The more I think about it, the more this is a really bad, perhaps trollish, question. It does nothing to increase people's understanding, and only serves to have a place to gripe and complain. Nothing wrong with griping or complaining! As long as we all realize how subjective it is. This question assumes that there is some objective standard for being over-hyped. I don't think that premise is true. You end up with a bunch of people arguing over whether chocolate ice cream tastes good or not.
I think the way people are responding isn't helping this question. This could have been good if responders had elaborated on what was promised vs what was delivered, but instead they just list the technology and write, essentially, "this was overhyped".
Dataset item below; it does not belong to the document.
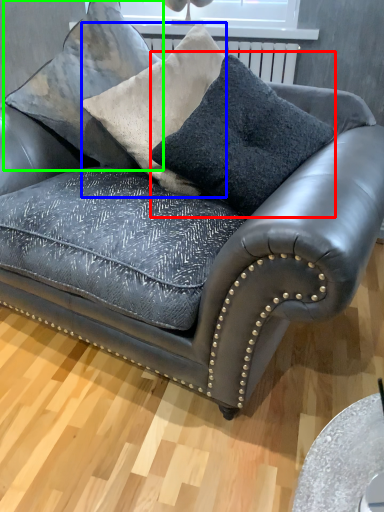
Question: Which object is the closest to the throw pillow (highlighted by a red box)? Choose among these: throw pillow (highlighted by a blue box) or pillow (highlighted by a green box).

Choices:
 (A) throw pillow
 (B) pillow

Answer: (A)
I agree. It's exactly that question (promise vs. delivery and costs) which should be thoroughly explored before utilizing any technology that is advocated. That's the only way to not fall for a hollow hype.
I remember the VRML hype, but I think it differs strongly from web 2.0 in that everyone agrees that web 2.0 is actually implemented in production lots of places (we just all disagree on what exactly it consists of).
I admit Visual Basic is not near as cool as say Scratch, but it is pretty visual, especially when compared to BASIC. I think it was fair for Microsoft to use the term, some 20 years ago, given that visual languages at that time were called dataflow languages. Now, had they called it Dataflow Basic, I would have been pissed.
I was taking a master's level database course at the time of XML mania and we spent a massive amount of time on XML because the prof felt XML + XQuery was going to displace traditional relational databases. There were numerous reasons why this didn't happen, but a not insignificant number of people bought into it. Some database-y things are possible with XML, but you'd be crazy to replace a massive schema with it without good reason.
OOP is another great one. It is incredibly useful to write OOP code. However, the promise at the beginning of the OOP mania was that you could "snap code together as easily as Legos... even normal people will be able to write complex software!". OOP has certainly helped make code more maintainable and fostered a lot of code re-use, but the ease described by the early hype was hugely off the mark. It turns out it's really hard to write super-reusable code such that you can use it "as-is" in situations the original authors never envisioned.